## RECORDS FOR THE EXERCISE
[Start of section]
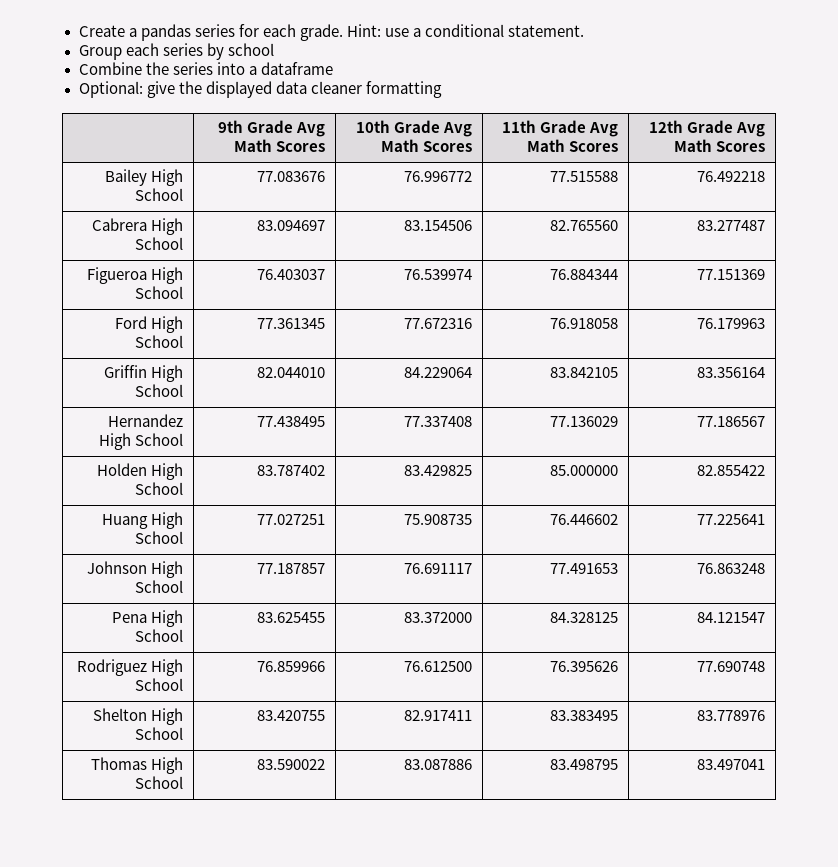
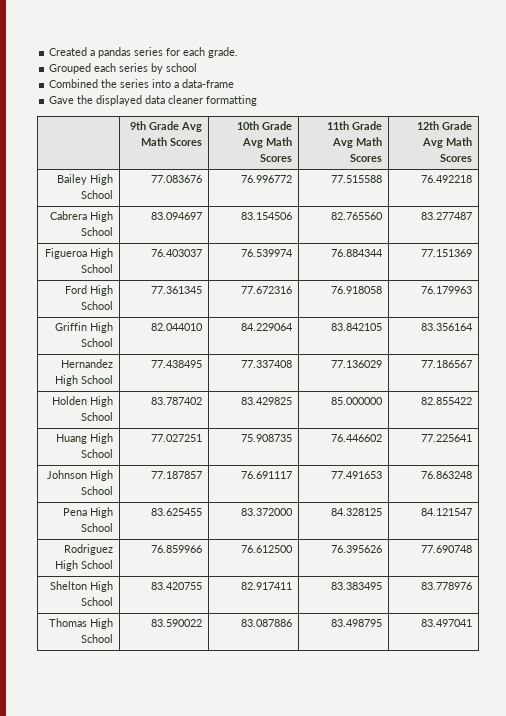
[78,25,125,37] Create -> [49,47,88,56] Created
[346,24,585,37] [78,45,122,60] Hint: use a conditional statement. // Group -> [49,63,92,74] // Grouped
[78,62,142,75] Combine -> [49,79,99,88] Combined
[260,62,333,75] [78,81,175,98] dataframe // Optional: give -> [182,79,235,88] [49,96,75,104] data-frame // Gave

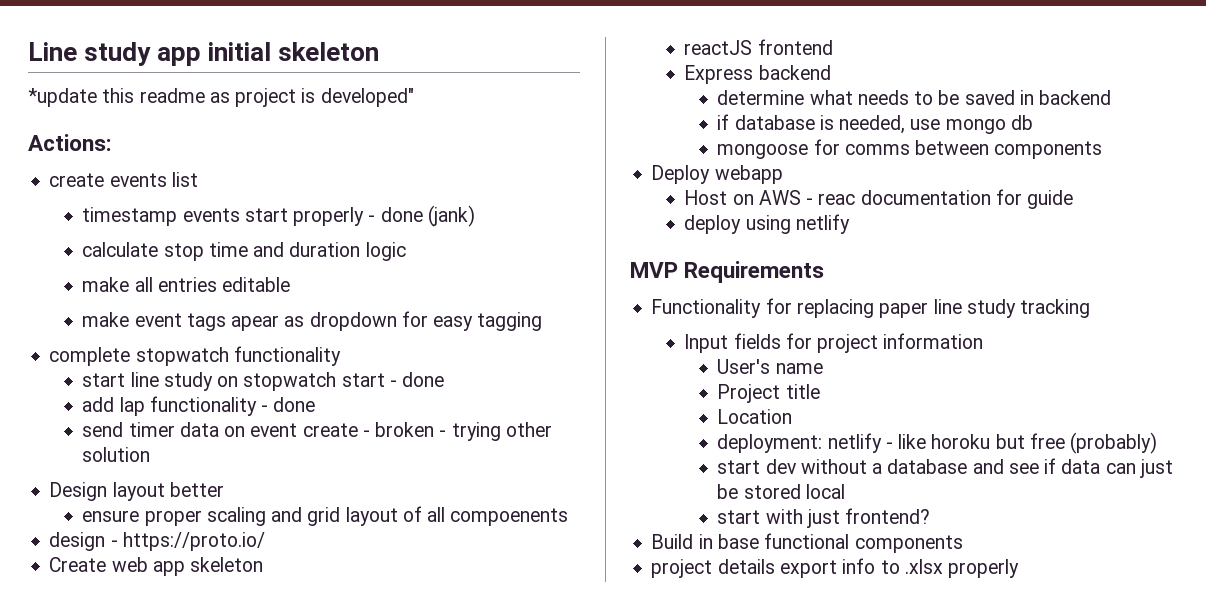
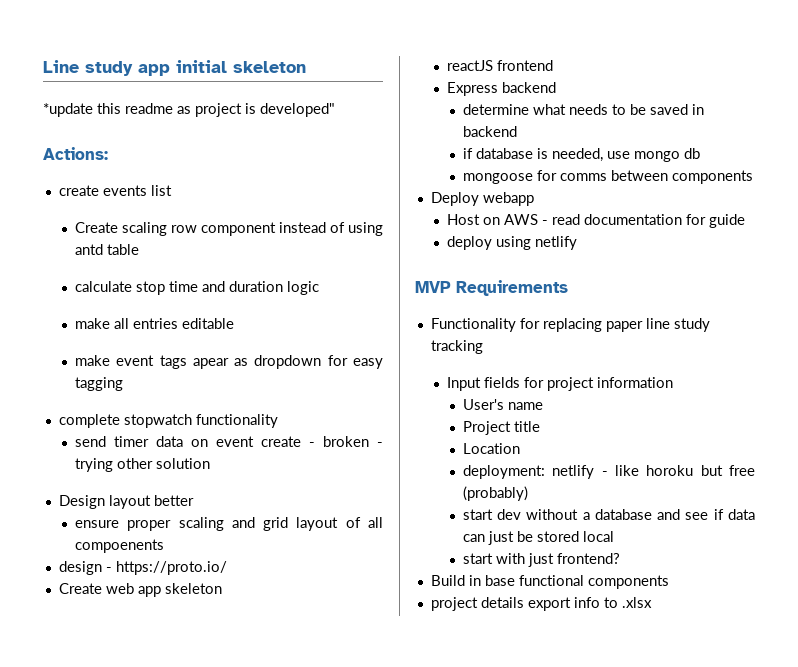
[82,205,475,227] timestamp events start properly - done (jank) -> [74,222,383,236] [74,244,139,255] Create scaling row component instead of using antd table
[82,372,445,391] [82,396,316,416] // start line study on stopwatch start - done // add lap functionality - done -> (278, 421) none
[818,193,856,205] reac -> [551,214,580,225] read
[948,559,1020,578] properly -> (652, 602) none

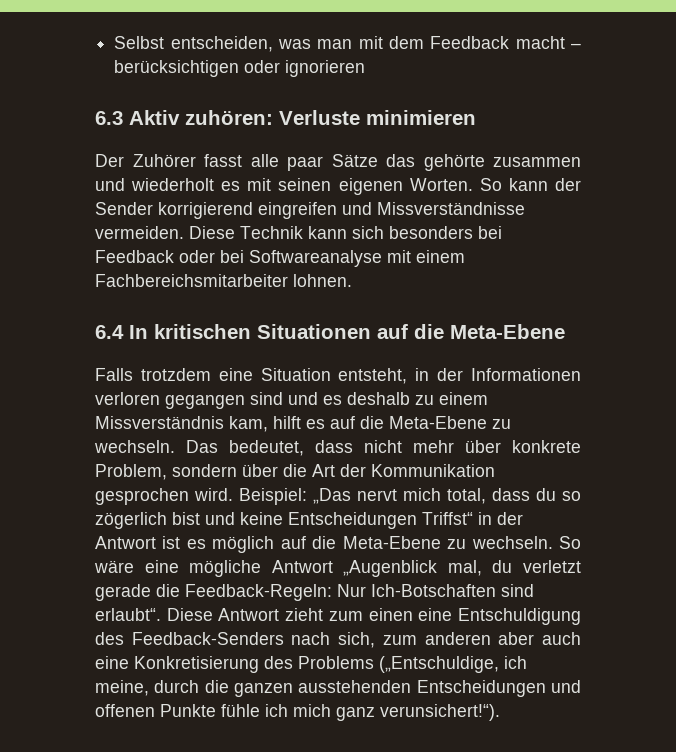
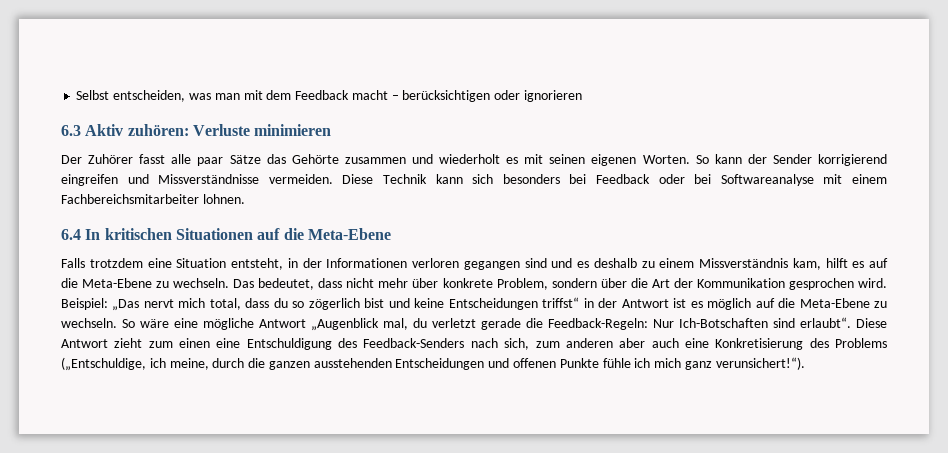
[423,154,485,171] gehörte -> [291,154,339,164] Gehörte
[422,512,473,525] Triffst“ -> [542,297,580,308] triffst“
[End of section]
## WHAT YOU ARE ASKED TO DO
Please tally the lines in the data above containing the string "properly", and give the number alone.

## TASK OUTPUT
2